- Alors que les prix du carburant atteignent des niveaux élevés sur fond de tensions internationales, le gouvernement se veut rassurant.
- La ministre déléguée à l’Énergie, Maud Brégeron, affirme qu’aucune pénurie n’est à craindre, tout en répondant aux critiques sur la gestion de la crise.
Invitée de “Bonjour ! La Matinale TF1” ce mercredi 1er avril, Maud Brégeron a tenu à rassurer les Français sur l’approvisionnement en carburant. “Il n’y a aucun risque de rupture d’approvisionnement à l’heure où on se parle”, a-t-elle affirmé, alors que les inquiétudes grandissent face à la hausse des prix à la pompe.
Si certaines stations-service rencontrent des difficultés ponctuelles, la ministre insiste sur la solidité du système énergétique français. “Je rappelle qu’on a toujours nos stocks stratégiques”, souligne-t-elle, évoquant les réserves nationales de pétrole mobilisables en cas de besoin.
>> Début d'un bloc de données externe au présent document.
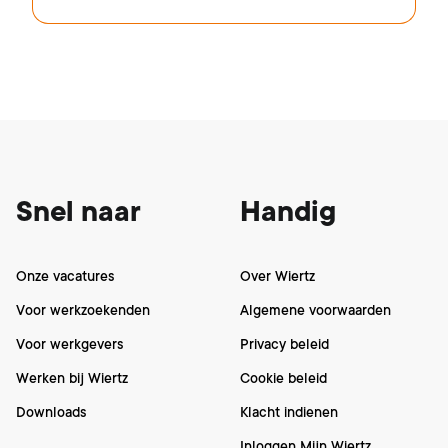
Footer
Snel naar
Handig
Onze vacatures
Over Wiertz
Voor werkzoekenden
Algemene voorwaarden
Voor werkgevers
Privacy beleid
Werken bij Wiertz
Cookie beleid
Downloads
Klacht indienen
Inloggen Mijn Wiertz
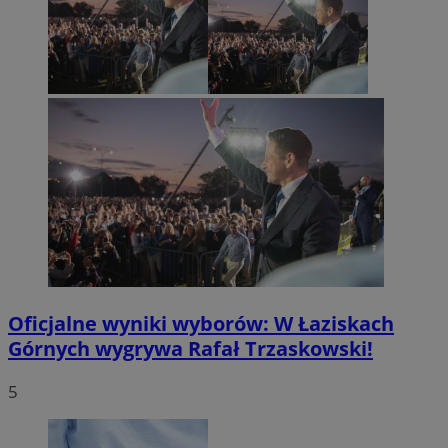
Oficjalne wyniki wyborów: W Łaziskach
Górnych wygrywa Rafał Trzaskowski!
5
Le gouvernement réfute toute accusation de profit de crise
Depuis plusieurs semaines, l’exécutif est la cible de critiques venant de différents secteurs économiques, notamment des entrepreneurs, pêcheurs et agriculteurs, qui jugent les aides insuffisantes face à la crise liée à la guerre en Iran.
Certaines voix politiques vont plus loin, accusant l’État de tirer profit de la situation. Une accusation rejetée avec fermeté par la porte-parole du gouvernement.
“L’État ne s’enrichit jamais sur le dos d’une crise”, affirme Maud Brégeron. Elle précise : “Entre la perte de croissance, la perte de consommation et les aides que vous déployez, vous n’êtes jamais gagnant.”
Face aux soupçons d’augmentation abusive des marges, le gouvernement assure maintenir une vigilance constante sur les distributeurs de carburant. “On ne constate pas aujourd’hui pour les distributeurs d’augmentations indues de marges”, indique la ministre. Elle ajoute toutefois que les contrôles se poursuivent : “On continue évidemment à surveiller ça au jour et le jour, et on continuera à faire des contrôles s’il faut en faire.”
L’objectif est d’assurer une transparence totale dans la formation des prix. “L’objectif, c’est de mettre tout le monde autour de la table pour s’assurer que tout le monde joue le jeu”, insiste-t-elle.
Au cours du mois, plus de 500 contrôles ont été réalisés. Environ 6 % des établissements contrôlés ont fait l’objet de sanctions.
Anticiper les crises énergétiques à venir
Au-delà de la gestion immédiate, le gouvernement met en avant une stratégie de long terme face aux crises énergétiques. “Des crises comme celles-ci, on en vivra d’autres. Notre responsabilité, c’est aussi de préparer le pays aux crises qui arriveront plus tard”, souligne Maud Brégeron.
Dans un contexte international incertain, l’exécutif entend ainsi renforcer la résilience du pays tout en continuant à soutenir les acteurs économiques les plus exposés.